** Opening Records shown block **

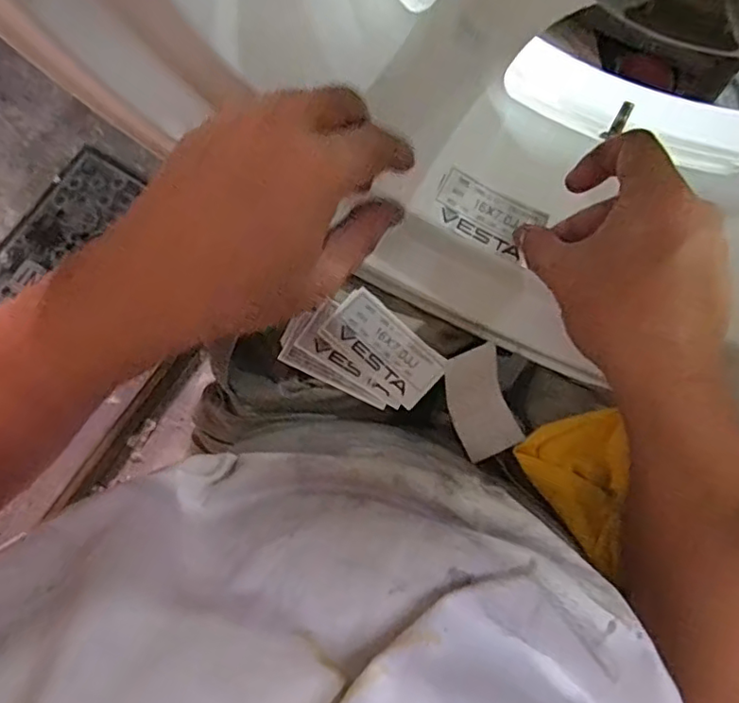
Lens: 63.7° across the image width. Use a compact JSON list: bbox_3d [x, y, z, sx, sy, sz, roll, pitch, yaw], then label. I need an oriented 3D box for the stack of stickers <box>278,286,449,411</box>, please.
[{"bbox_3d":[-0.002,-0.003,0.368,0.094,0.006,0.061,25,78,7],"label":"stack of stickers"}]

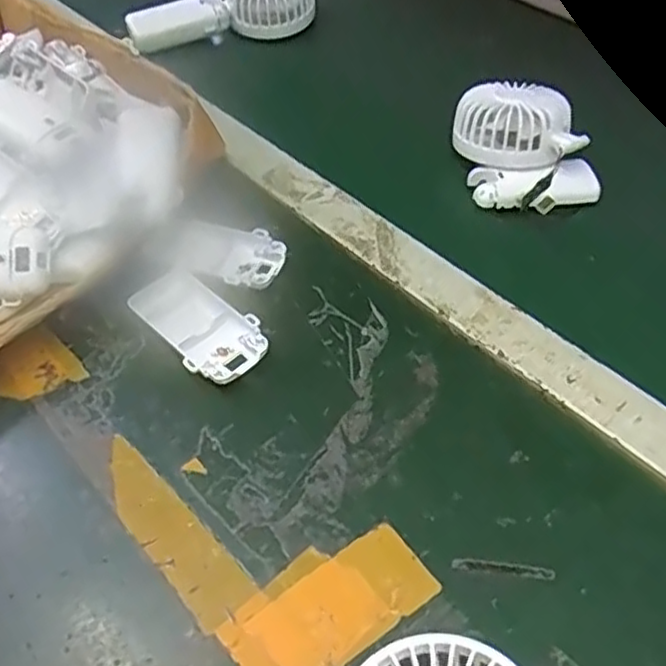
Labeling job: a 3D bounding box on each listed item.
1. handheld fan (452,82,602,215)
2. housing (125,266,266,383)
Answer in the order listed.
[{"bbox_3d":[0.146,-0.142,0.527,0.087,0.048,0.110,-12,51,-9],"label":"handheld fan"},{"bbox_3d":[-0.086,-0.004,0.442,0.049,0.015,0.096,-35,58,-25],"label":"housing"}]

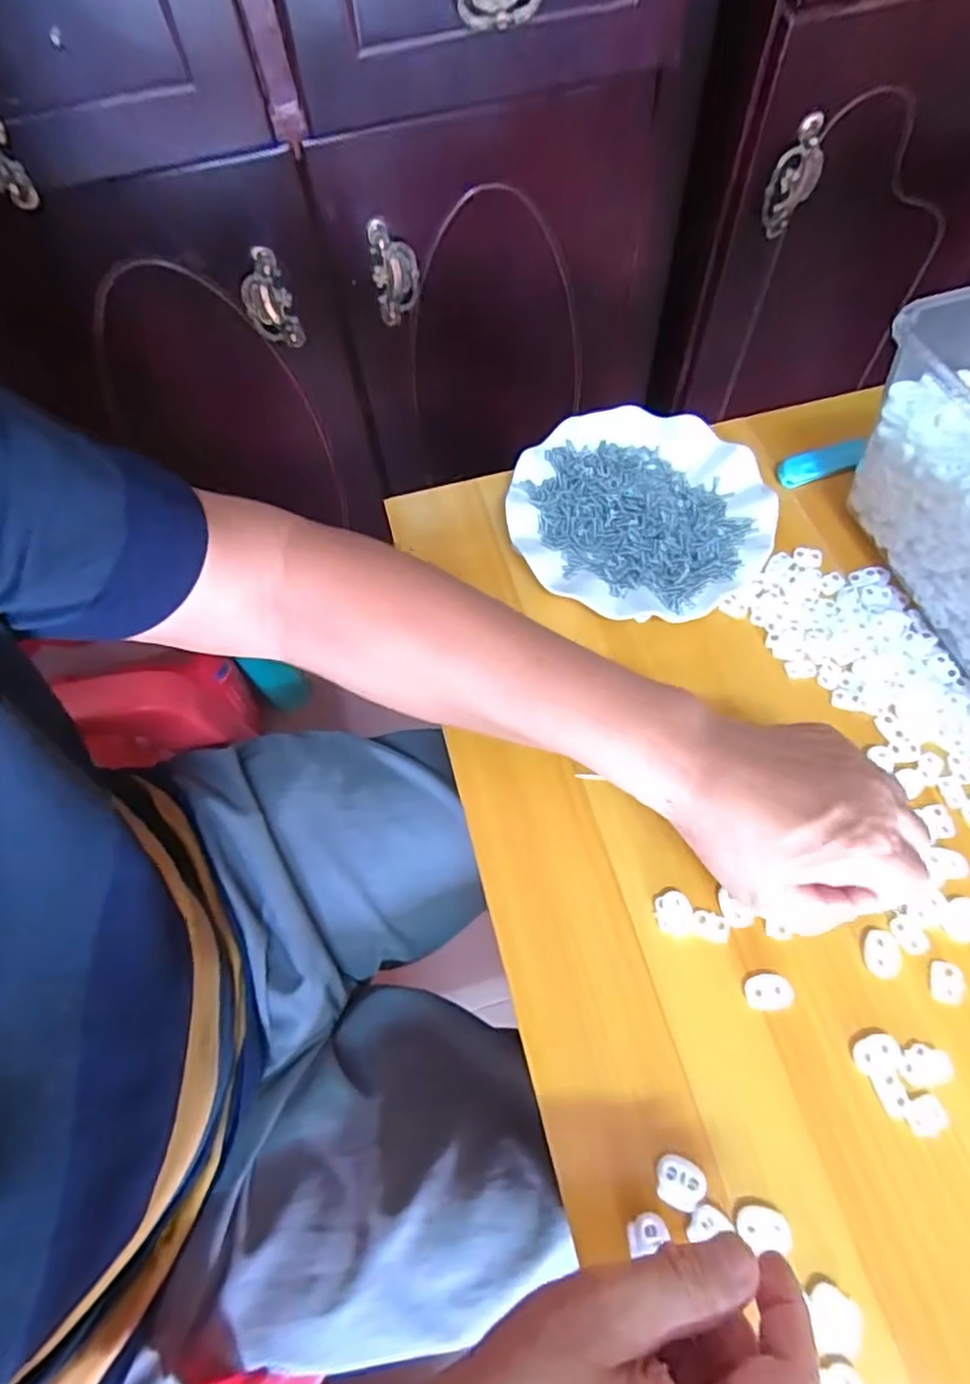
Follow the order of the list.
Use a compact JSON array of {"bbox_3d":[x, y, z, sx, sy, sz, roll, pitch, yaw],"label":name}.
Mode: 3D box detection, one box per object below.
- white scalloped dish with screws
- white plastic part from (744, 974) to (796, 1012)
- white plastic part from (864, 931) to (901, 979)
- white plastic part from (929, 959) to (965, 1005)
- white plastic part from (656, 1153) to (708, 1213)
[{"bbox_3d":[0.109,-0.129,0.468,0.176,0.017,0.177,-1,64,2],"label":"white scalloped dish with screws"},{"bbox_3d":[0.149,0.157,0.340,0.025,0.005,0.017,-4,64,1],"label":"white plastic part"},{"bbox_3d":[0.210,0.139,0.346,0.018,0.004,0.023,-1,64,2],"label":"white plastic part"},{"bbox_3d":[0.239,0.150,0.337,0.016,0.004,0.020,12,65,8],"label":"white plastic part"},{"bbox_3d":[0.092,0.231,0.308,0.023,0.007,0.020,13,65,9],"label":"white plastic part"}]

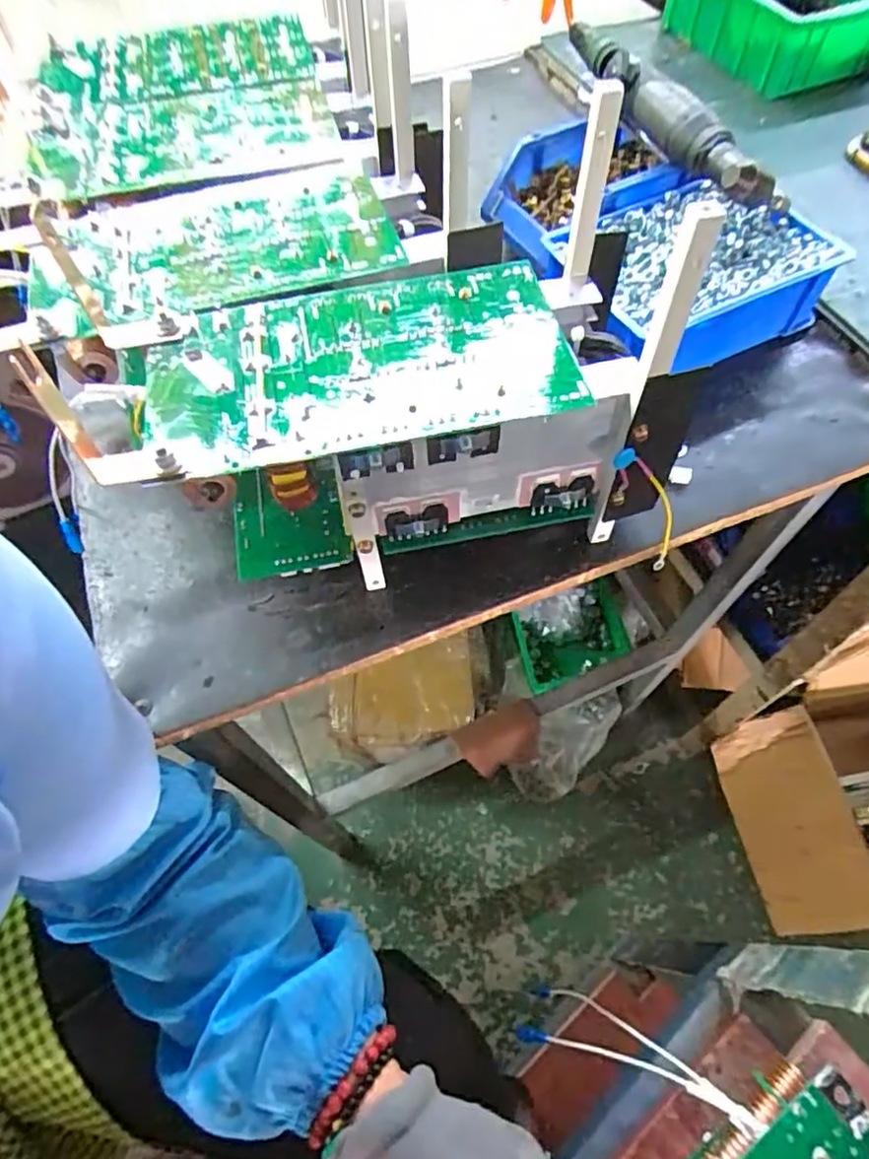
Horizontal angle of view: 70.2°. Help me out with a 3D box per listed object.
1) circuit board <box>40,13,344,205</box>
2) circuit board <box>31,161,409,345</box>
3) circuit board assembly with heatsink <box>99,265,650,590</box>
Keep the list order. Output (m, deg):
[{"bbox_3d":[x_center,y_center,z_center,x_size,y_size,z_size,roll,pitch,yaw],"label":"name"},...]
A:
[{"bbox_3d":[-0.196,-0.372,0.480,0.213,0.012,0.250,-14,62,-4],"label":"circuit board"},{"bbox_3d":[-0.136,-0.208,0.383,0.216,0.006,0.124,-15,61,-7],"label":"circuit board"},{"bbox_3d":[-0.030,-0.095,0.372,0.264,0.103,0.130,-11,61,-4],"label":"circuit board assembly with heatsink"}]

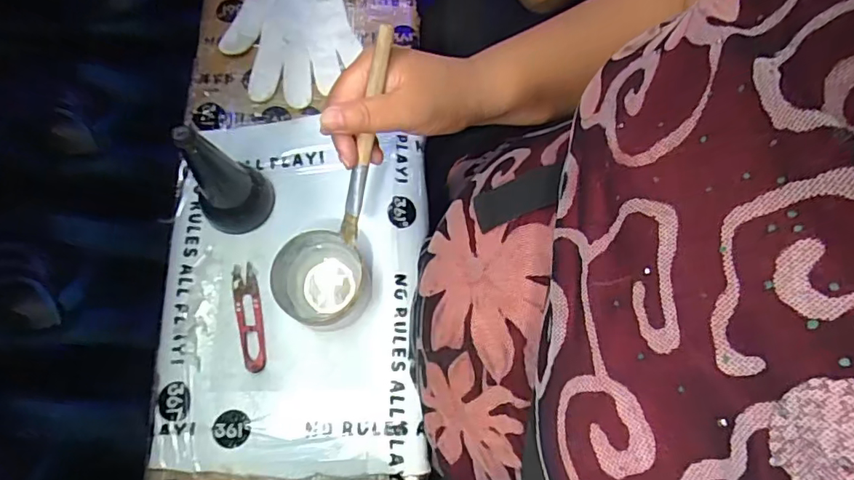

** Closing Records shown block **

Scan the listing for the string "object". Copy each line that has it.

→ **Completed task**:
Mode: 3D box detection, one box per object below.
Horizontal angle of view: 70.2°. Help me out with a 3D box per listed object.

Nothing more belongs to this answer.